--- Data provided Enclosed Below ---

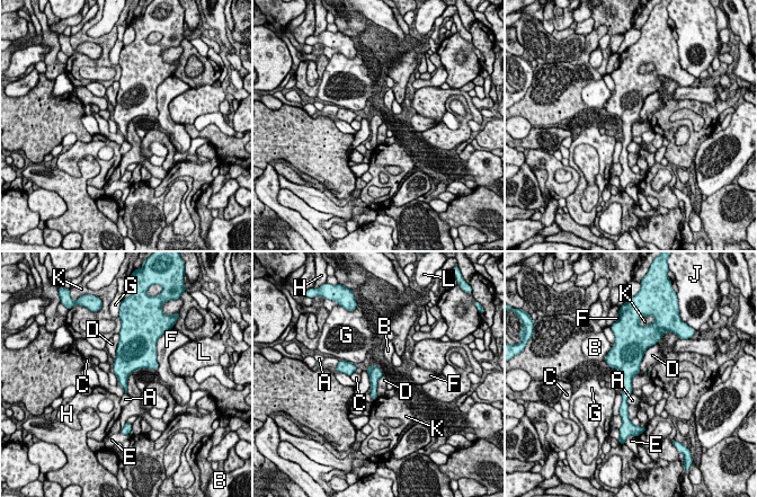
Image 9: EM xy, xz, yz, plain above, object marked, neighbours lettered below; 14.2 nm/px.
180 nm wide
leave()
A, B, C, D, E, F, G, H, J, K and L are other cells; border along (652, 345), (631, 390) in image 9; continuous, no second neuron

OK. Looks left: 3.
thick end
look(3d, 4 µm, (3.05, 6.80, 3.40))

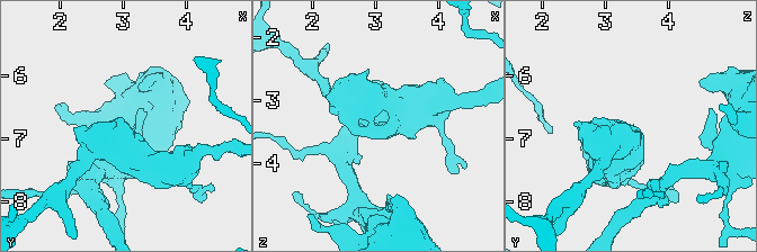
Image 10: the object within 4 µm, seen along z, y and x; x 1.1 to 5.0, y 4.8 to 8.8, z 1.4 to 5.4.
shape alone is not enough
look(em, xz, step 4, letters, (2.95, 6.80, 3.30))

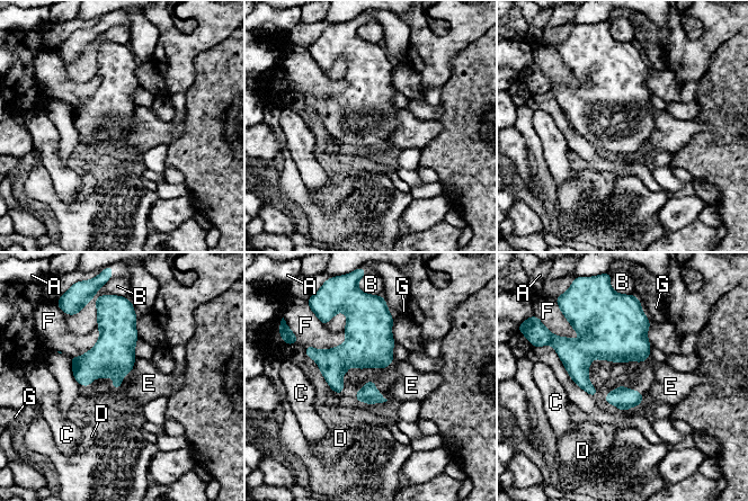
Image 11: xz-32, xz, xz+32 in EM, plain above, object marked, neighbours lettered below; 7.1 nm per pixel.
F touches over 320 nm
leave()
A, B, C, D, E, F and G are other cells; none of them fits

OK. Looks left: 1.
stop(no edits, rest unchecked)

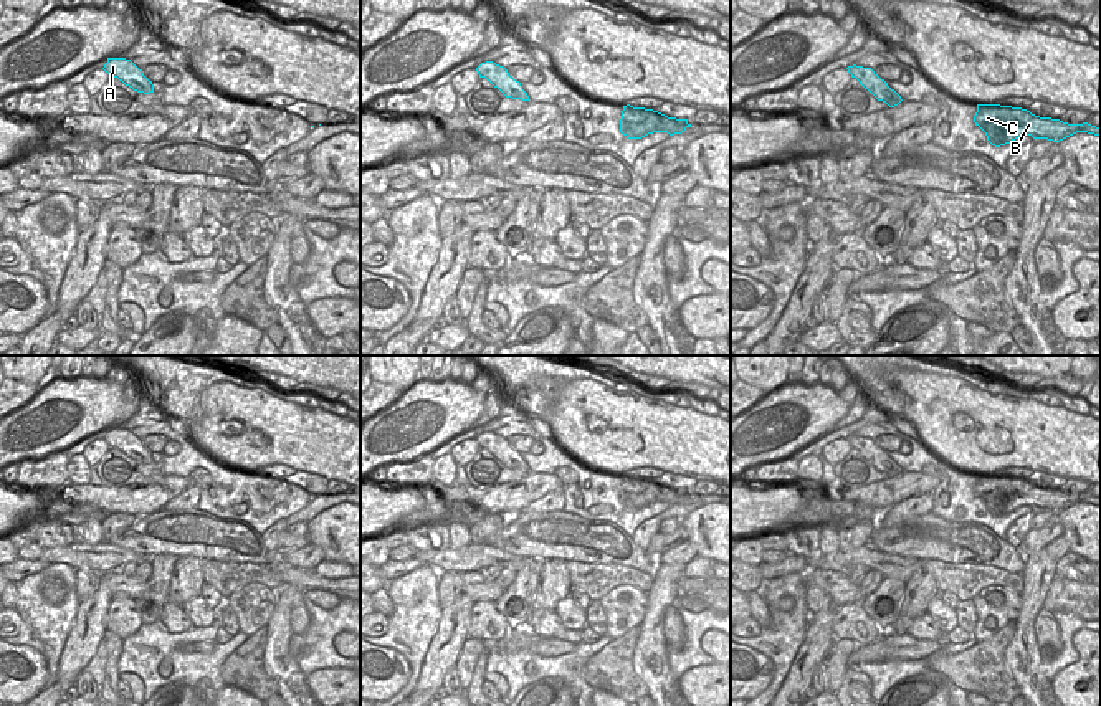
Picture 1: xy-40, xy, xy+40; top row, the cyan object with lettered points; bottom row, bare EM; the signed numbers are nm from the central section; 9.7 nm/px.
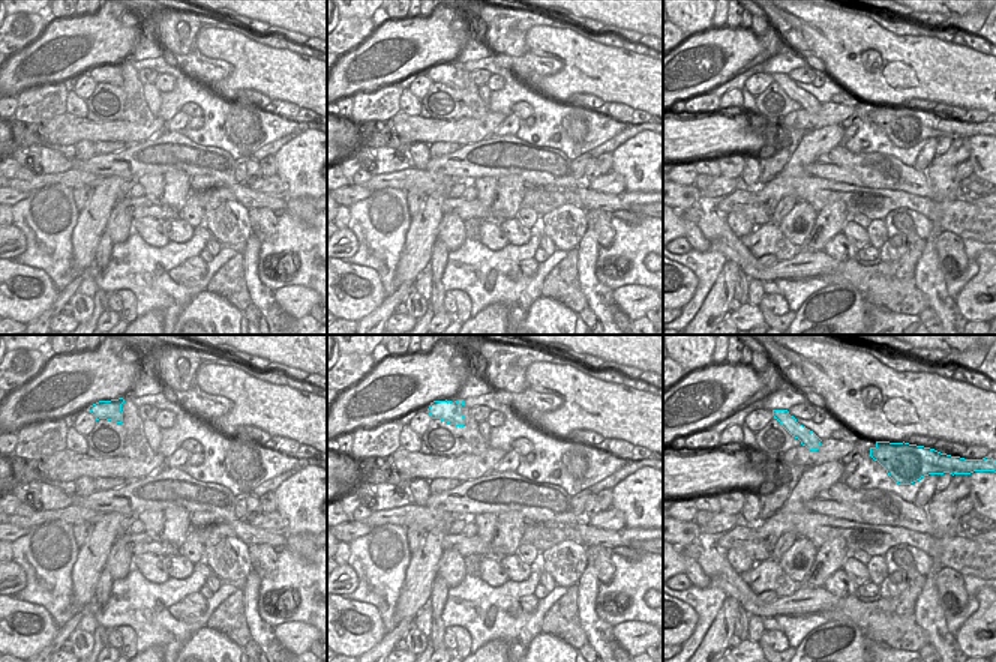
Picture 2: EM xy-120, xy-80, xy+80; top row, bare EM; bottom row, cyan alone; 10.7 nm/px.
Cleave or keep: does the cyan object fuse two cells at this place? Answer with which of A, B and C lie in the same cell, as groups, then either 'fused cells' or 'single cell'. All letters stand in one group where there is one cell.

--- End of Enclosed Data provided ---

● **Task to complete**: Transcribe the entries above verbatim, omitting their pictures.

● **Written solution**:
Image 9: EM xy, xz, yz, plain above, object marked, neighbours lettered below; 14.2 nm/px.
180 nm wide
leave()
A, B, C, D, E, F, G, H, J, K and L are other cells; border along (652, 345), (631, 390) in image 9; continuous, no second neuron

OK. Looks left: 3.
thick end
look(3d, 4 µm, (3.05, 6.80, 3.40))

Image 10: the object within 4 µm, seen along z, y and x; x 1.1 to 5.0, y 4.8 to 8.8, z 1.4 to 5.4.
shape alone is not enough
look(em, xz, step 4, letters, (2.95, 6.80, 3.30))

Image 11: xz-32, xz, xz+32 in EM, plain above, object marked, neighbours lettered below; 7.1 nm per pixel.
F touches over 320 nm
leave()
A, B, C, D, E, F and G are other cells; none of them fits

OK. Looks left: 1.
stop(no edits, rest unchecked)

Picture 1: xy-40, xy, xy+40; top row, the cyan object with lettered points; bottom row, bare EM; the signed numbers are nm from the central section; 9.7 nm/px.
Picture 2: EM xy-120, xy-80, xy+80; top row, bare EM; bottom row, cyan alone; 10.7 nm/px.
Cleave or keep: does the cyan object fuse two cells at this place? Answer with which of A, B and C lie in the same cell, as groups, then either 'fused cells' or 'single cell'. All letters stand in one group where there is one cell.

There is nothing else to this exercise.